With hotly contested national elections coming up next year across Europe, incumbent governments are decrying what they «discern» as Russian interference to push populist, anti-EU, anti-immigrant parties. Voice of America reported this week: «Europe braces for Russian cyber assault before 2017 elections» in Netherlands, France and Germany.
VOA added: «As the chief European architect of sanctions against Russia, analysts say German Chancellor Angela Merkel is the European leader Moscow would most like to see voted out of power».
As with the Brexit and Trump, it is an elitist insult to citizens’ intelligence and their democratic rights, by imposing what is a scare-campaign to discredit widespread popular discontent with establishment governments and the status quo.

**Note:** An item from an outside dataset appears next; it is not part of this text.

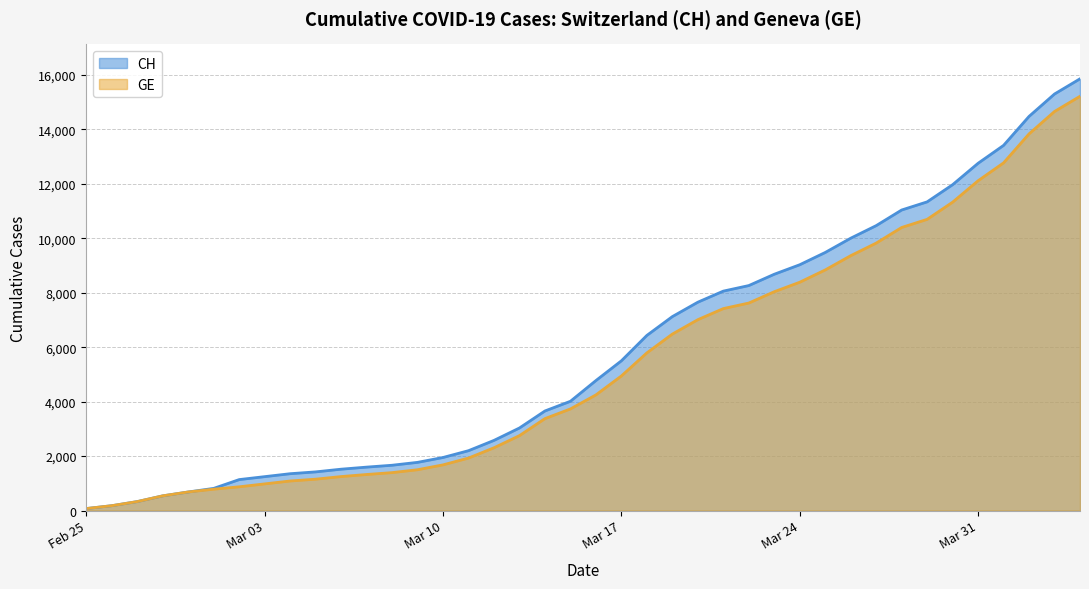

Does the chart have visible grid lines?

Yes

People across the West, the US and Europe, are simply infuriated by elitist governments that pursue failed policies of economic austerity and a pro-Atlanticist Cold War geopolitical agenda of hostility towards Russia, inflating a NATO monstrosity based on Russophobia, and slavishly following American imperialism around the world.

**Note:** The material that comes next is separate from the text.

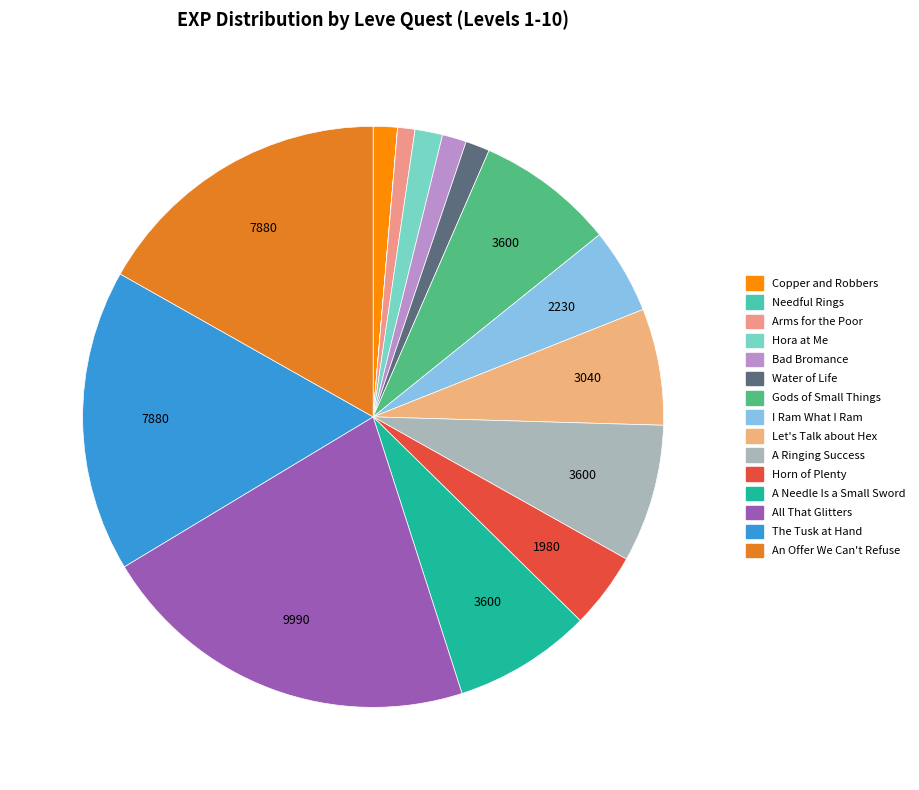

To the nearest percent, what percentage of the pie is Gods of Small Things?

8%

Syria may have proven to be a triumph for Putin and his principled stand to defend Syrian sovereignty from a US-led covert war for regime change. But Syria also represents an unmitigated disaster for Washington and its Atlanticist European acolytes.
The massive influx of refugees from Syria and other Middle East war zones is the direct result of the US and its NATO allies waging illegal wars and sponsoring terrorist proxies – the latter in the mendacious notion of being «moderate rebels».
The terror attacks that have shocked France and Germany over the past year – the latest one in Berlin when 12 people at a Christmas market were killed by an alleged jihadist asylum-seeker plowing a 25-ton lorry into them – are the corollary of Hollande and Merkel being complicit in US imperialist wars across the Middle East.
Merkel’s «open door» policy to a million refugees is a failed policy. That judgment is not based on racism or xenophobia. Merkel’s failure is due to her allowing Germany to become an escape valve for US, British and French criminal machinations of regime change in the Middle East.
So it has been a good year for Putin and Russia’s international standing generally – the recent appalling assassination of ambassador Andrey Karlov in Ankara notwithstanding.
It’s also been an atrocious year for Western politicians of the Atlanticist mold. But their downfall is due to their own corruption and incompetence. To seek to scapegoat Vladimir Putin and Russia as «interfering» or «sowing chaos» is a contemptible denial of Western official culpability.
Such is the collapse in official Western politics and institutions, including the establishment media, that the more they spin the anti-Russian narrative, the more popular revolt will grow against their «mis-leaders».
If 2016 becomes a vintage year for Russia, for the West it is proving to be year when the official political vessels cracked open with bitter contents.